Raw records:
==============================
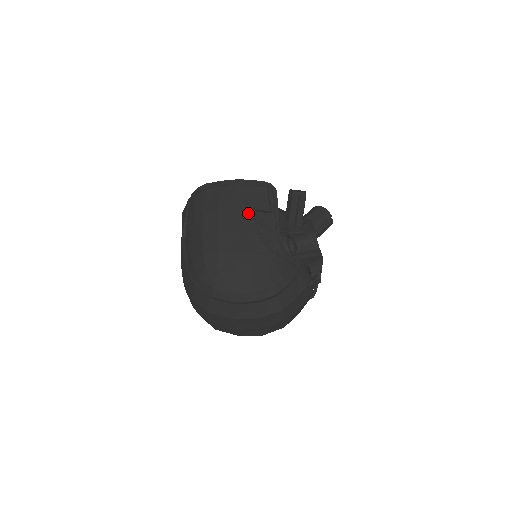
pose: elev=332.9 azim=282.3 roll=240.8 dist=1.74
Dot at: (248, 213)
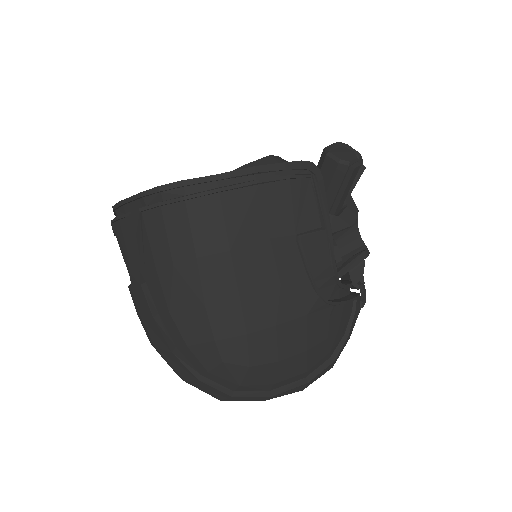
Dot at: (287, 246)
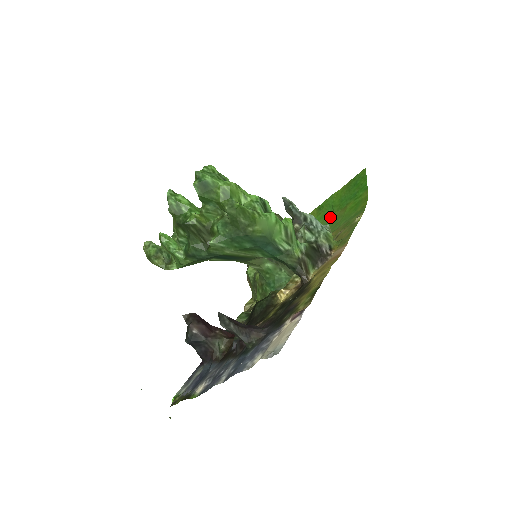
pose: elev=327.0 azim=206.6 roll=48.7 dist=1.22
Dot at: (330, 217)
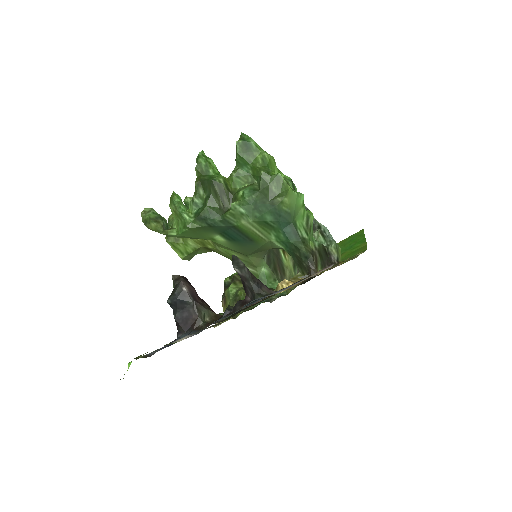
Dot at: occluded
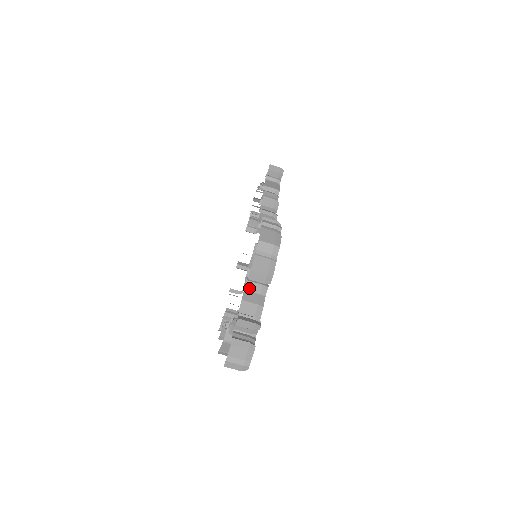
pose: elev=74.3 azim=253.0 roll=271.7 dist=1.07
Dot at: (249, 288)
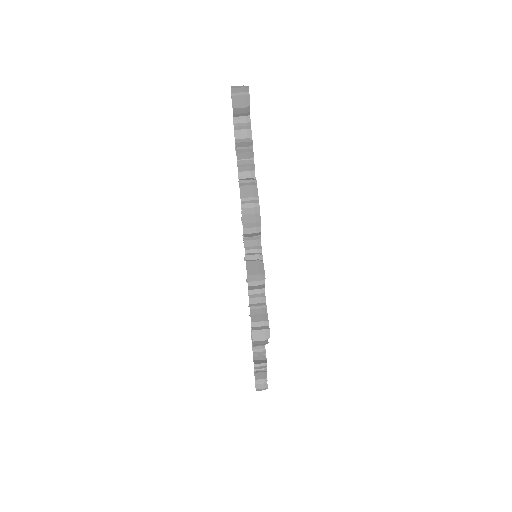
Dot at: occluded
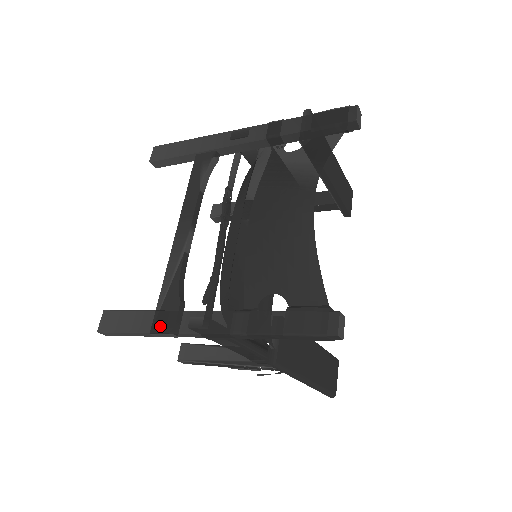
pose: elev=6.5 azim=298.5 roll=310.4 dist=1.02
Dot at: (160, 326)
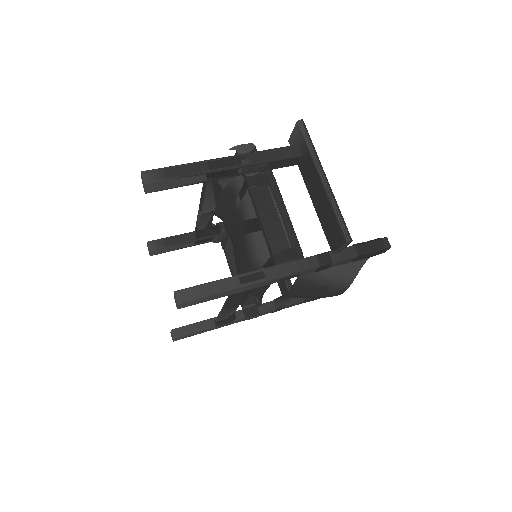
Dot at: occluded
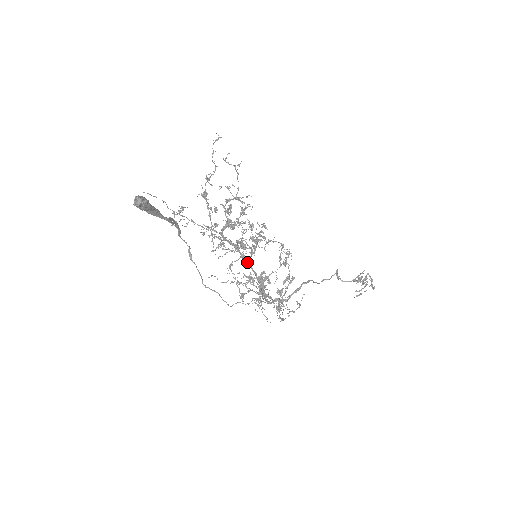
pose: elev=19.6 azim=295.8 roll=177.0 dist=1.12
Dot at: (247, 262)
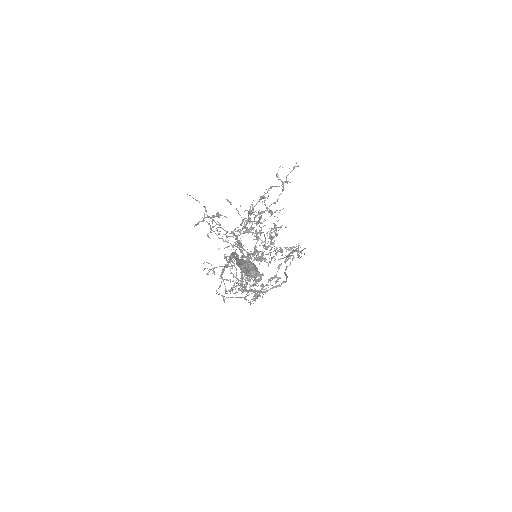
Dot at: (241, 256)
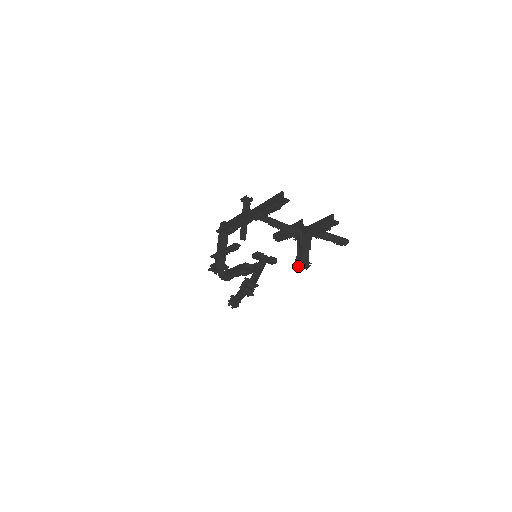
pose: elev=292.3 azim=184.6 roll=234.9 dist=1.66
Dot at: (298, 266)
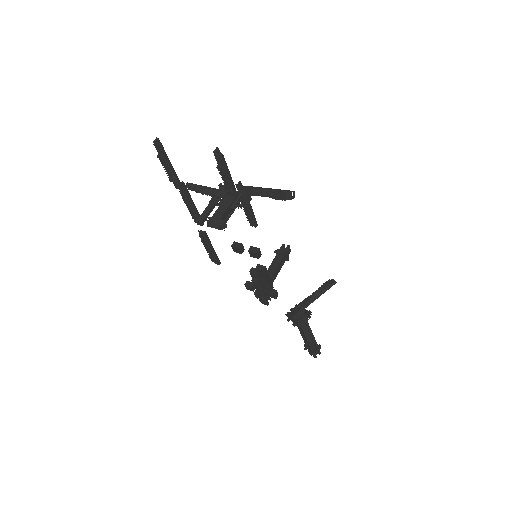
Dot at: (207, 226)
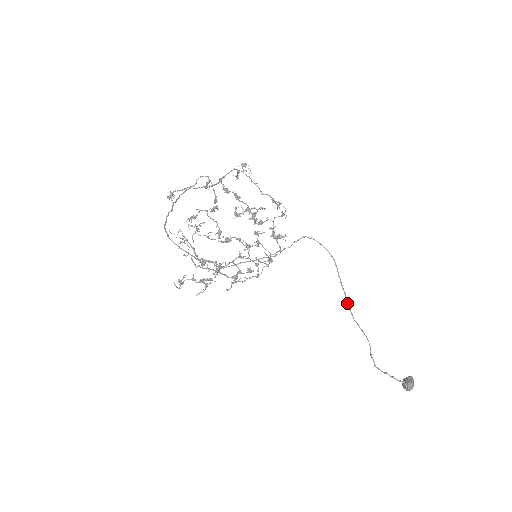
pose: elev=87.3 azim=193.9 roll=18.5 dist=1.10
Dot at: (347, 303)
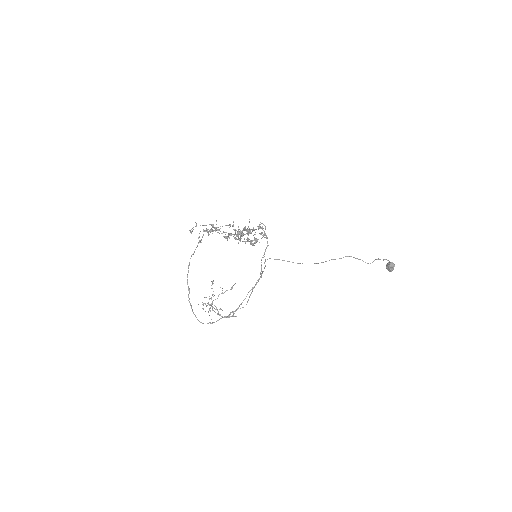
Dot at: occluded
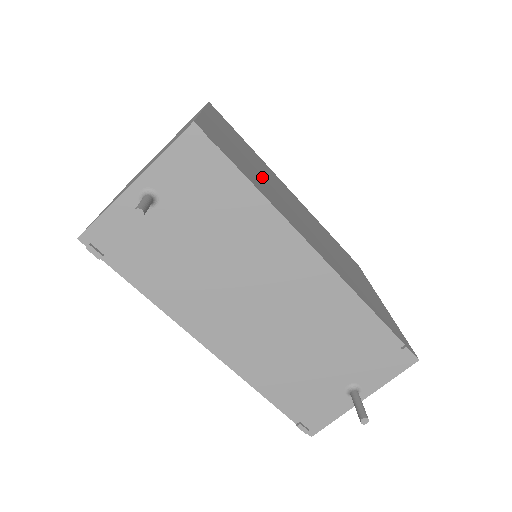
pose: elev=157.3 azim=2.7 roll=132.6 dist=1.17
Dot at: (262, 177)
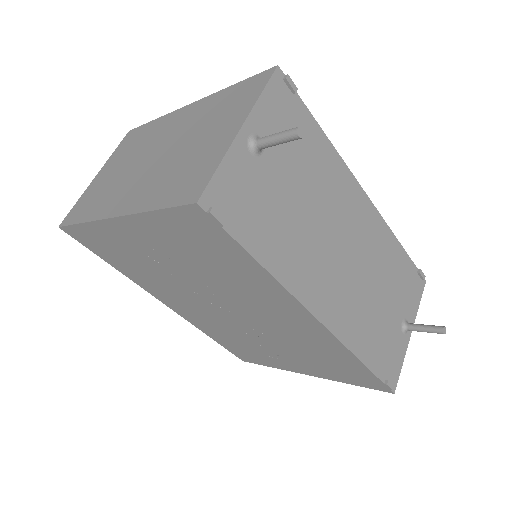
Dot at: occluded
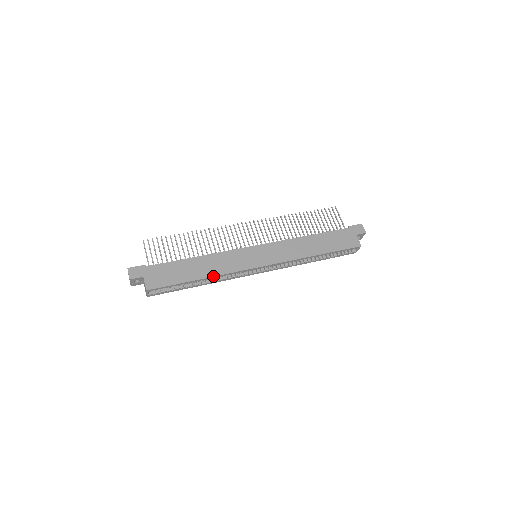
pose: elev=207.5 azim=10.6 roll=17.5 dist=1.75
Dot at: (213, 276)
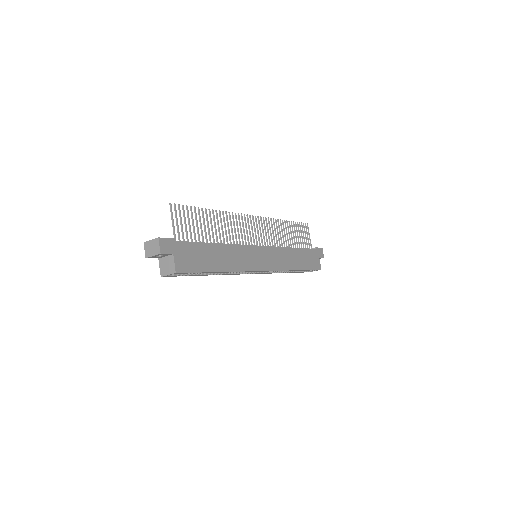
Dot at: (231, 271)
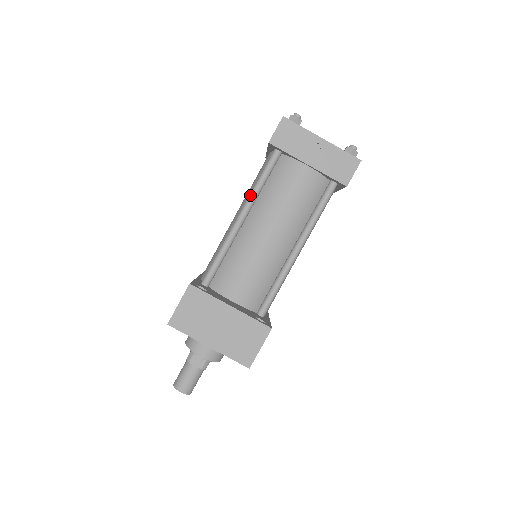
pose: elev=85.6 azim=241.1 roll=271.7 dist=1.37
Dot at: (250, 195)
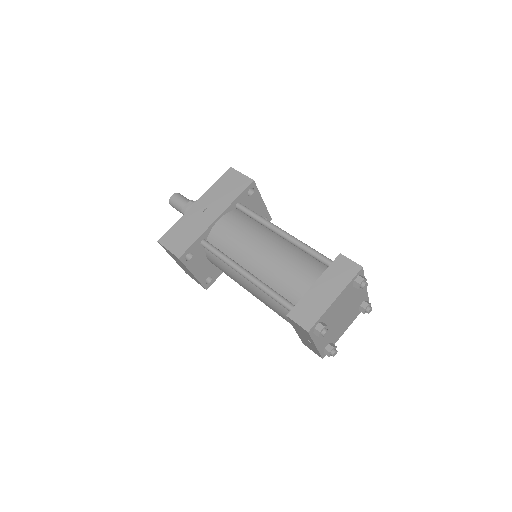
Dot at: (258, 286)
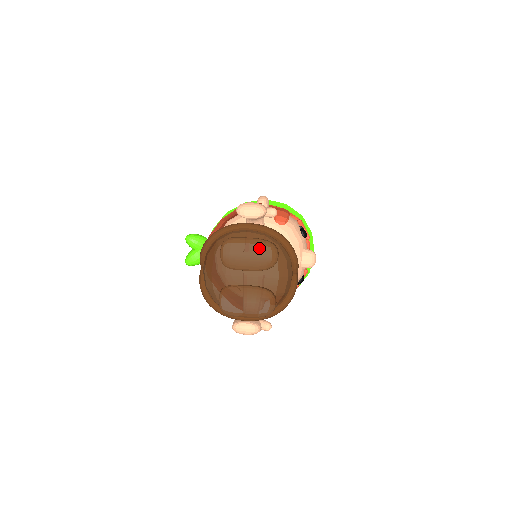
==============================
Please convert the records into a JSON list of strings, one string per line with blank lines dropped, starting at the line that has "pose: elev=292.3 azim=184.6" and running through the end of the records. Leave the pictures out of the list.

Full answer:
[
  "pose: elev=292.3 azim=184.6 roll=234.9 dist=1.66",
  "Dot at: (298, 266)",
  "Dot at: (207, 226)",
  "pose: elev=87.3 azim=193.9 roll=18.5 dist=1.10",
  "Dot at: (347, 303)",
  "Dot at: occluded",
  "pose: elev=157.3 azim=2.7 roll=132.6 dist=1.17",
  "Dot at: (262, 177)",
  "Dot at: occluded",
  "pose: elev=207.5 azim=10.6 roll=17.5 dist=1.75",
  "Dot at: (213, 276)",
  "Dot at: (231, 271)",
  "pose: elev=85.6 azim=241.1 roll=271.7 dist=1.37",
  "Dot at: (250, 195)",
  "Dot at: (258, 286)"
]